How did it all go so hideously wrong? As his buddy Lamar Fike remarked, "Elvis always kept his own world with him; he kept his bubble." One of his last girlfriends concurs: "Like the boy in the bubble - he was just this guy who had this wonderful charisma and things got blown way out of shape. He was just this innocent little guy."

If anything destroyed Elvis, it was precisely that. He was the first person from his background - redneck, blue-collar, white skin - to experience anything remotely like what happened to him. To maintain his equilibrium he surrounded himself with the posse of obsequious hometown buddies who became known as the Memphis Mafia and who combined with Colonel Parker to isolate him from the outside world. Spiritually deep but intellectually shallow, he had everything money could buy - but that was all he had.

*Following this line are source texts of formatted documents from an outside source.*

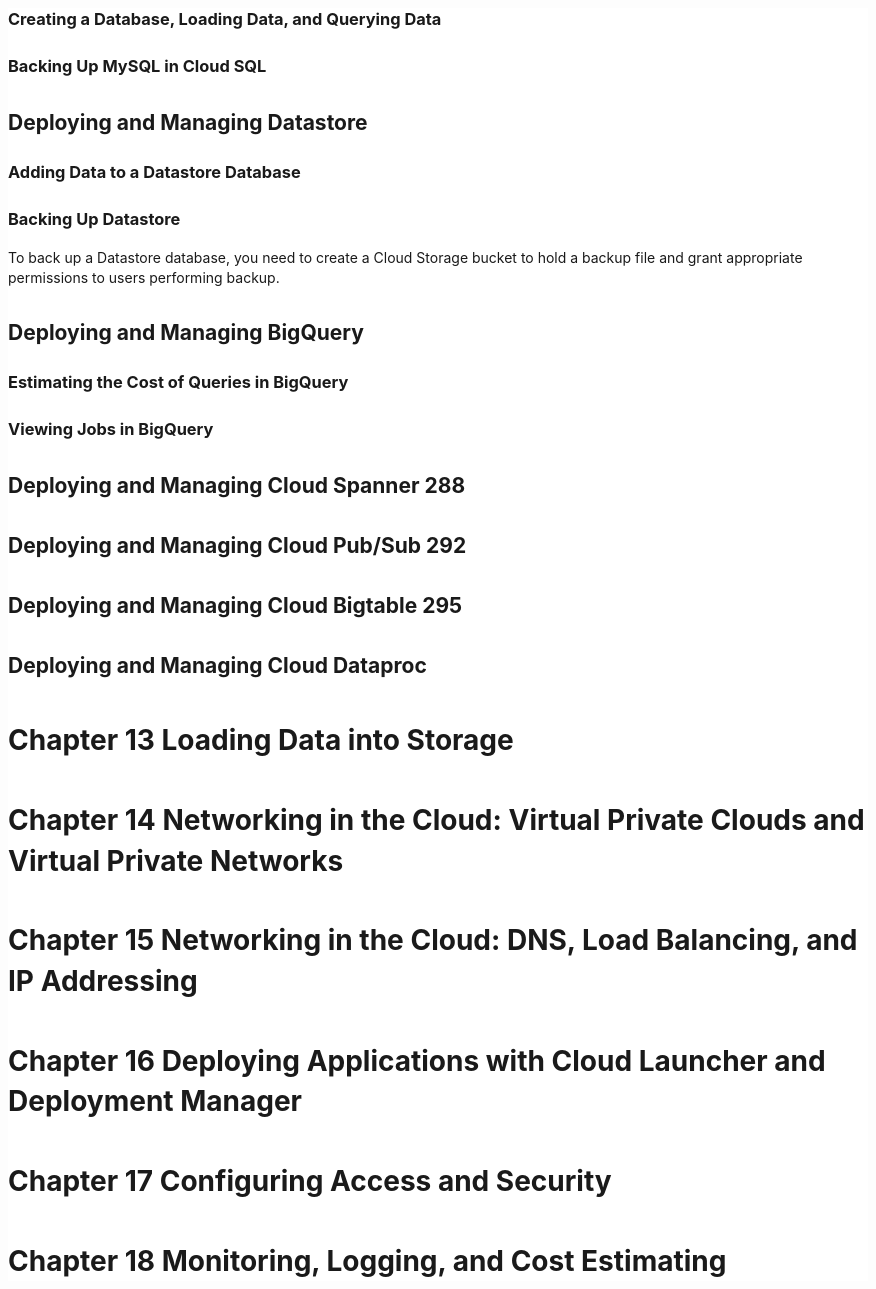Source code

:### Creating a Database, Loading Data, and Querying Data

### Backing Up MySQL in Cloud SQL

## Deploying and Managing Datastore

### Adding Data to a Datastore Database

### Backing Up Datastore

To back up a Datastore database, you need to create a Cloud Storage bucket to hold a backup file and grant appropriate
permissions to users performing backup.

## Deploying and Managing BigQuery

### Estimating the Cost of Queries in BigQuery 
### Viewing Jobs in BigQuery

## Deploying and Managing Cloud Spanner 288

## Deploying and Managing Cloud Pub/Sub 292

## Deploying and Managing Cloud Bigtable 295

## Deploying and Managing Cloud Dataproc

# Chapter 13 Loading Data into Storage

# Chapter 14 Networking in the Cloud: Virtual Private Clouds and Virtual Private Networks

# Chapter 15 Networking in the Cloud: DNS, Load Balancing, and IP Addressing

# Chapter 16 Deploying Applications with Cloud Launcher and Deployment Manager

# Chapter 17 Configuring Access and Security

# Chapter 18 Monitoring, Logging, and Cost Estimating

So which Elvis are we talking about? There was the Elvis who endorsed Adlai Stevenson against Eisenhower in the 1956 election; who was - by the standards of his environment - quite spectacularly unprejudiced; who was pals with James Brown; who tried acid in 1965; who became utterly distraught at the assassination of Dr Martin Luther King, and numbered To Kill A Mockingbird and Dr Strangelove among his favourite movies. Then there was the Elvis who considered J Edgar Hoover the greatest living American; who loved to wear cop uniforms and collect badges; who wanted to invite Khrushchev home to prove that anyone could succeed under capitalism; and who was so hung up about motherhood that he banished his bride from his bed following the birth of their child because he could not bear to have sex with any woman who had given birth.

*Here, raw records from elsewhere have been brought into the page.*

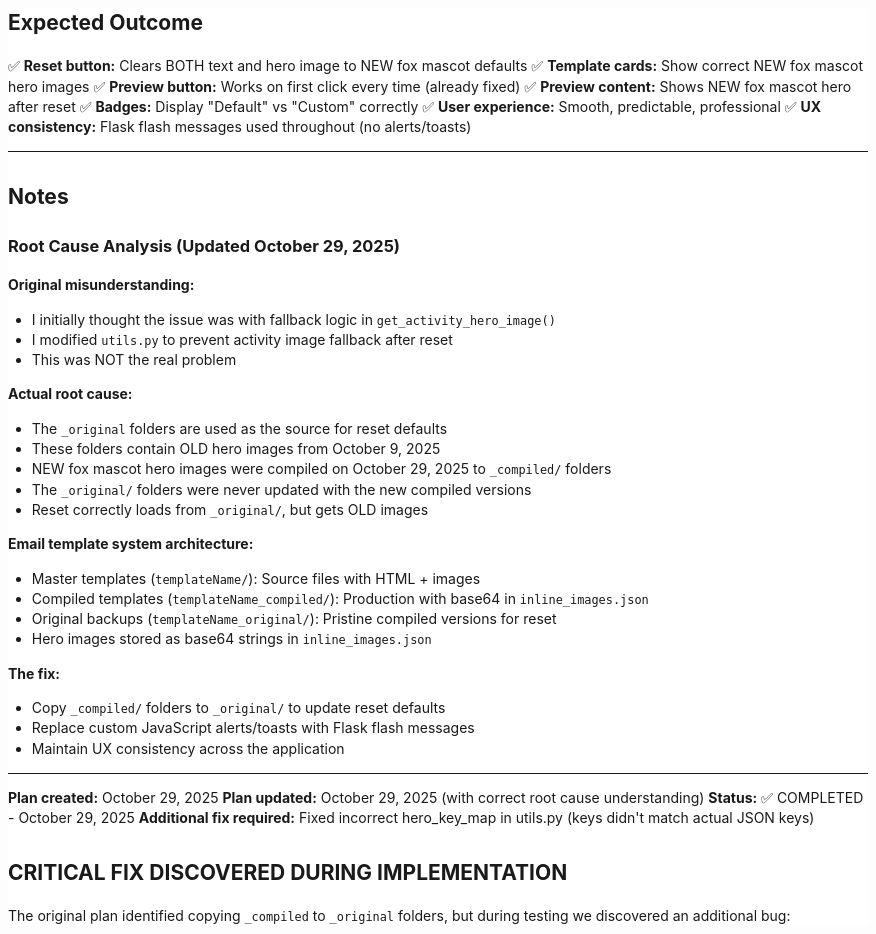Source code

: 
## Expected Outcome

✅ **Reset button:** Clears BOTH text and hero image to NEW fox mascot defaults
✅ **Template cards:** Show correct NEW fox mascot hero images
✅ **Preview button:** Works on first click every time (already fixed)
✅ **Preview content:** Shows NEW fox mascot hero after reset
✅ **Badges:** Display "Default" vs "Custom" correctly
✅ **User experience:** Smooth, predictable, professional
✅ **UX consistency:** Flask flash messages used throughout (no alerts/toasts)

---

## Notes

### Root Cause Analysis (Updated October 29, 2025)

**Original misunderstanding:**
- I initially thought the issue was with fallback logic in `get_activity_hero_image()`
- I modified `utils.py` to prevent activity image fallback after reset
- This was NOT the real problem

**Actual root cause:**
- The `_original` folders are used as the source for reset defaults
- These folders contain OLD hero images from October 9, 2025
- NEW fox mascot hero images were compiled on October 29, 2025 to `_compiled/` folders
- The `_original/` folders were never updated with the new compiled versions
- Reset correctly loads from `_original/`, but gets OLD images

**Email template system architecture:**
- Master templates (`templateName/`): Source files with HTML + images
- Compiled templates (`templateName_compiled/`): Production with base64 in `inline_images.json`
- Original backups (`templateName_original/`): Pristine compiled versions for reset
- Hero images stored as base64 strings in `inline_images.json`

**The fix:**
- Copy `_compiled/` folders to `_original/` to update reset defaults
- Replace custom JavaScript alerts/toasts with Flask flash messages
- Maintain UX consistency across the application

---

**Plan created:** October 29, 2025
**Plan updated:** October 29, 2025 (with correct root cause understanding)
**Status:** ✅ COMPLETED - October 29, 2025
**Additional fix required:** Fixed incorrect hero_key_map in utils.py (keys didn't match actual JSON keys)

## CRITICAL FIX DISCOVERED DURING IMPLEMENTATION

The original plan identified copying `_compiled` to `_original` folders, but during testing we discovered an additional bug:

To put it mildly, this is not a pretty story. Most of the best previous writing about Elvis has been analytical and polemical - much of that, in turn, has been the work of Greil Marcus, notably in Mystery Train and Dead Elvis. Here Guralnick plays it straight. In the preface to Last Train To Memphis, he stated that "if I have succeeded in my aim, I have given the reader the tools to create his or her own portrait of Elvis Presley." He has indeed succeeded - brilliantly and beautifully. What we are left with, ultimately, is a mesmerising account of America's broken promise writ large.